We live together in a museum, she and I, where the artifacts are us. We are like old bits of rock, pressed flowers, tattered letters and cracked pottery. We go to bed as relics among relics, noting each other’s antiquity. Have we any collectors’ value? Not to our offspring, who are future-clad folk. We are stuff in the attic which they sentimentally hesitate to throw away.
Our daughter does something in “high tech” in a sprawling city in a country we didn’t know had been created.
“Did she say it was in Europe …?”
“I thought it was Africa …”
So she has transplanted herself, while our son has trans-formed and trans-ferred himself. “Carried himself across” genders, to be literal. He is a poet. He wrote in a poem that “choices abundant/make genders redundant”. I remember him reciting it at a reading we attended. I’m sure he thinks us redundant too, when he visits for tea and we look at him with faces like those anxiously uncomprehending ancient masks displayed in museums. We are the ancients, but our masks are not the warlike or frightening kind.
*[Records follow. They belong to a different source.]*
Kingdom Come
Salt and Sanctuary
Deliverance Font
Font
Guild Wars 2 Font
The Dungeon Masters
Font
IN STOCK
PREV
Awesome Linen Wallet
He leaves after tea, wearing lady-like clothes which would be unknown to any ladies known to us, such as our elderly female neighbours who wear hiking boots and walk their bulky rescue dogs here-about.
After he leaves we eat a light dinner and watch a classic mystery on television: art imitating antiquated life. At bedtime I lock the door before I join my wife to lie like those dead monarchs who stretch out side by side on slabs in cathedrals. I lock the door of our too-big house but who would steal anything anyway, here in the museum where the artifacts are us?
“Remember when we said ‘never trust anyone over thirty’?” I recently asked my wife. “Now we say never trust anyone under fifty. But the young don’t get the reference …”
“That’s why we don’t trust them.”
“We moulder, but the young too can get nothing but older.”
As I get into bed my wife says, as she does every night, “did you lock the door?”
I reply, as I do every night, “Yes, but there’s nothing to steal but ghosts.”
“It’s the house next door that’s haunted,” she replies. The house next door is a massive new box, a “smart” box which locks its own doors.
“I’d rather turn knobs the old-fashioned way,” say I. “That place is full of robot-zombies, spying refrigerators, talking toasters … a house of horrors.”
“The House of the Walking Algorithms.”
“Do you think our daughter’s fancy new place in that chancy new nation is digitized?”
“Probably. Dare we visit?”
“Well … what with Border Police, figuring out how to get passports online, and how to google flight times and do the digital check-in procedure …”
“So, no then. Will she visit us?”
“After we’re dead, maybe. After someone finds the bodies, mouldering away in the museum.”
“The House of the Lying-Down Dead.”
Turning over to sleep, my wife adds, “the past was but the future turned about, in advance.”
I fall asleep and dream. In my dream the world has turned about, gone upside-down, transferred itself between states and come back crookedly. We wake at dawn, as we always do even though we no longer have jobs to go to.
“Now our job is to take care of each other,” says my wife. “People need to be cared for in their second childhood just as they did in their first. I know! You be my son and I’ll be your daughter: we are mythical children lost in a cobwebby dark museum.”
It made sense. The Muses which preside over museums inform us too. But mythical characters like the Muses once were don’t stay inside roles, they have always crossed over, always trans-ferred their restless searching psyches.
“Okay,” I say, “let’s do that. And sometimes I’ll be your daughter and you’ll be my son.”